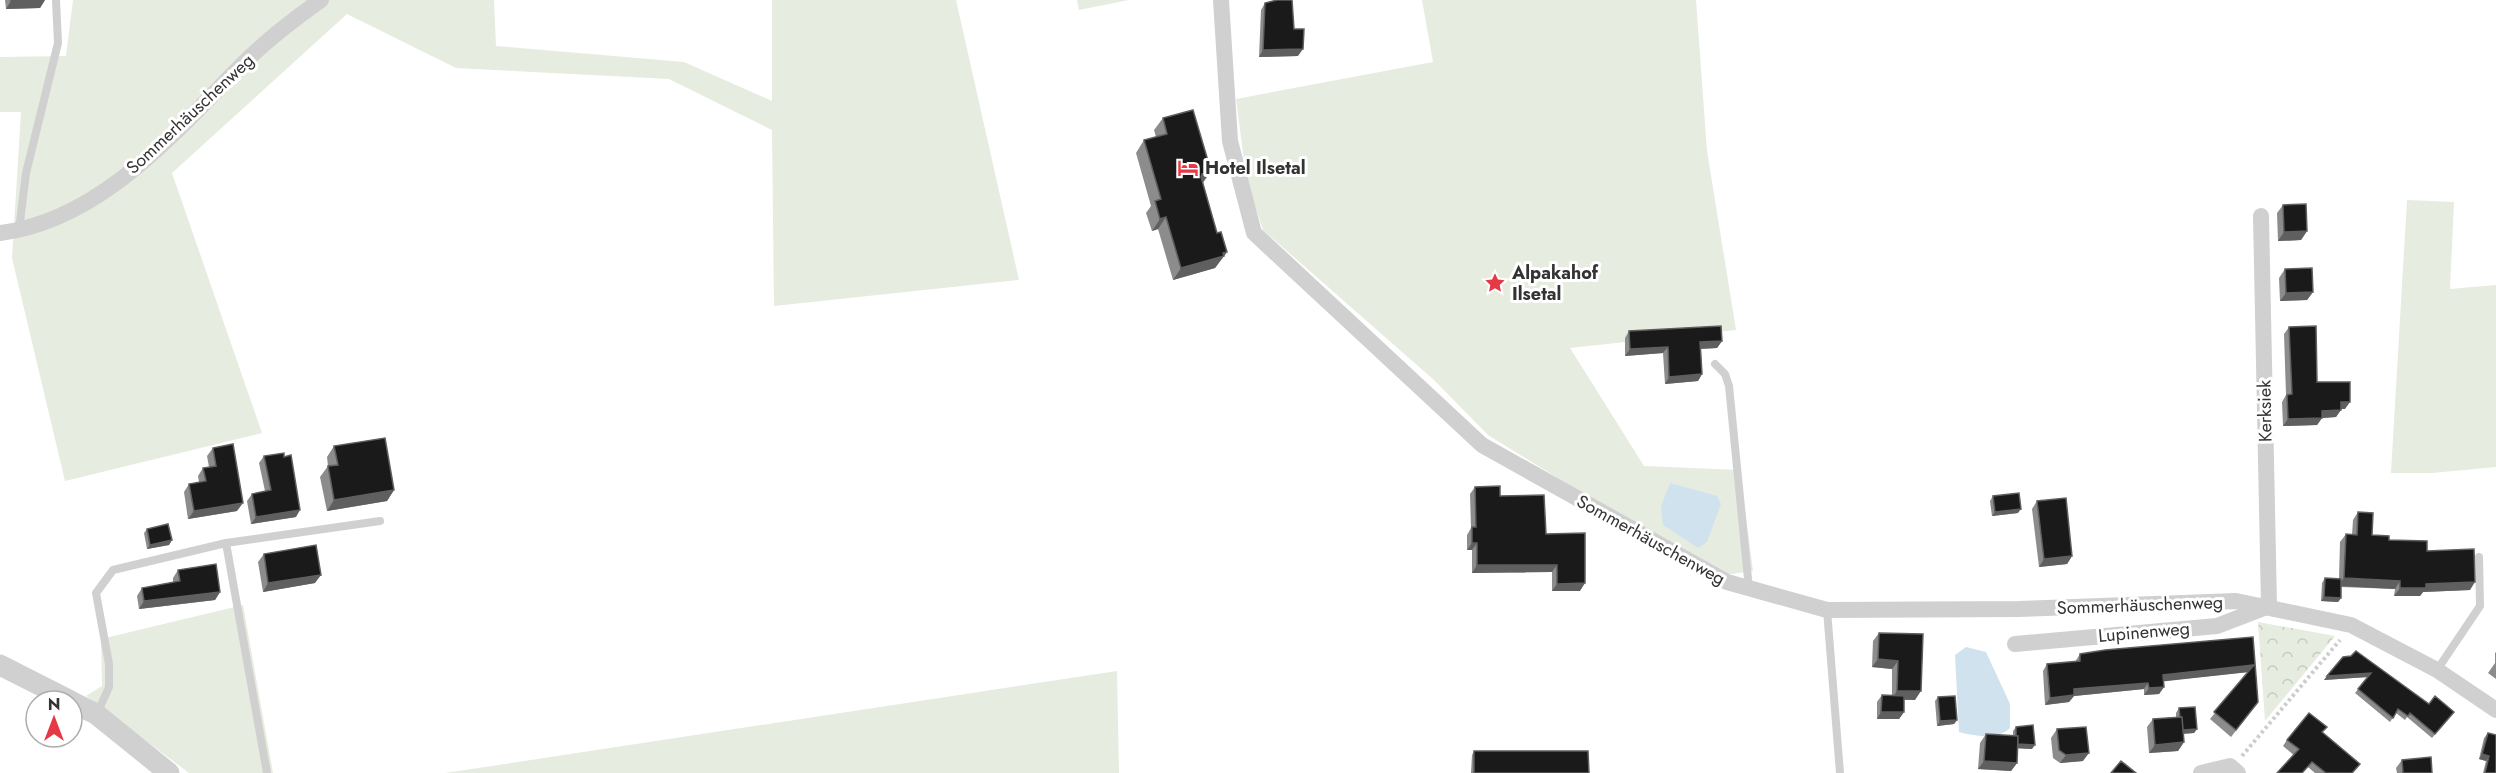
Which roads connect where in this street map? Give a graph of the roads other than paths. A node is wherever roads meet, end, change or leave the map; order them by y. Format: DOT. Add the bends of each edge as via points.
graph roads {
  1 [pos="56,0"];
  2 [pos="321,0"];
  3 [pos="1223,0"];
  4 [pos="2261,216"];
  5 [pos="19,231"];
  6 [pos="0,233"];
  7 [pos="1715,364"];
  8 [pos="380,521"];
  9 [pos="226,543"];
  10 [pos="2479,557"];
  11 [pos="1749,589"];
  12 [pos="2269,606"];
  13 [pos="1827,610"];
  14 [pos="2015,644"];
  15 [pos="0,665"];
  16 [pos="2437,670"];
  17 [pos="47,689"];
  18 [pos="84,708"];
  19 [pos="2496,710"];
  20 [pos="96,714"];
  21 [pos="2234,770"];
  22 [pos="169,773"];
  23 [pos="267,773"];
  24 [pos="1840,773"];
  25 [pos="2201,773"];
  1 -- 5 [label="lane" via="58,43 26,173"];
  2 -- 5 [label="street, Sommerhäuschenweg" via="252,56 181,129 124,177 69,211"];
  3 -- 11 [label="street, Sommerhäuschenweg" via="1230,141 1254,233 1482,445 1726,582"];
  4 -- 12 [label="street, Kerksiek"];
  5 -- 6 [label="street, Sommerhäuschenweg"];
  7 -- 11 [label="lane" via="1725,374 1729,386"];
  8 -- 9 [label="lane"];
  9 -- 20 [label="lane" via="113,570 96,593 109,687"];
  9 -- 23 [label="lane"];
  10 -- 16 [label="lane" via="2480,606"];
  11 -- 13 [label="street, Sommerhäuschenweg"];
  12 -- 13 [label="street, Sommerhäuschenweg" via="2236,601 2018,609"];
  12 -- 14 [label="street, Lupinenweg" via="2217,626"];
  12 -- 16 [label="street, Sommerhäuschenweg" via="2351,625"];
  13 -- 24 [label="lane"];
  15 -- 17 [label="street"];
  16 -- 19 [label="street, Sommerhäuschenweg"];
  18 -- 20 [label="street"];
  20 -- 22 [label="street"];
  21 -- 25 [label="street"];
}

====

GOAL OF THE EXERCISE: Without the pictures, repeat the listing above exactly.

PROBLEM SOLUTION:
Which roads connect where in this street map? Give a graph of the roads other than paths. A node is wherever roads meet, end, change or leave the map; order them by y. Format: DOT. Add the bends of each edge as via points.
graph roads {
  1 [pos="56,0"];
  2 [pos="321,0"];
  3 [pos="1223,0"];
  4 [pos="2261,216"];
  5 [pos="19,231"];
  6 [pos="0,233"];
  7 [pos="1715,364"];
  8 [pos="380,521"];
  9 [pos="226,543"];
  10 [pos="2479,557"];
  11 [pos="1749,589"];
  12 [pos="2269,606"];
  13 [pos="1827,610"];
  14 [pos="2015,644"];
  15 [pos="0,665"];
  16 [pos="2437,670"];
  17 [pos="47,689"];
  18 [pos="84,708"];
  19 [pos="2496,710"];
  20 [pos="96,714"];
  21 [pos="2234,770"];
  22 [pos="169,773"];
  23 [pos="267,773"];
  24 [pos="1840,773"];
  25 [pos="2201,773"];
  1 -- 5 [label="lane" via="58,43 26,173"];
  2 -- 5 [label="street, Sommerhäuschenweg" via="252,56 181,129 124,177 69,211"];
  3 -- 11 [label="street, Sommerhäuschenweg" via="1230,141 1254,233 1482,445 1726,582"];
  4 -- 12 [label="street, Kerksiek"];
  5 -- 6 [label="street, Sommerhäuschenweg"];
  7 -- 11 [label="lane" via="1725,374 1729,386"];
  8 -- 9 [label="lane"];
  9 -- 20 [label="lane" via="113,570 96,593 109,687"];
  9 -- 23 [label="lane"];
  10 -- 16 [label="lane" via="2480,606"];
  11 -- 13 [label="street, Sommerhäuschenweg"];
  12 -- 13 [label="street, Sommerhäuschenweg" via="2236,601 2018,609"];
  12 -- 14 [label="street, Lupinenweg" via="2217,626"];
  12 -- 16 [label="street, Sommerhäuschenweg" via="2351,625"];
  13 -- 24 [label="lane"];
  15 -- 17 [label="street"];
  16 -- 19 [label="street, Sommerhäuschenweg"];
  18 -- 20 [label="street"];
  20 -- 22 [label="street"];
  21 -- 25 [label="street"];
}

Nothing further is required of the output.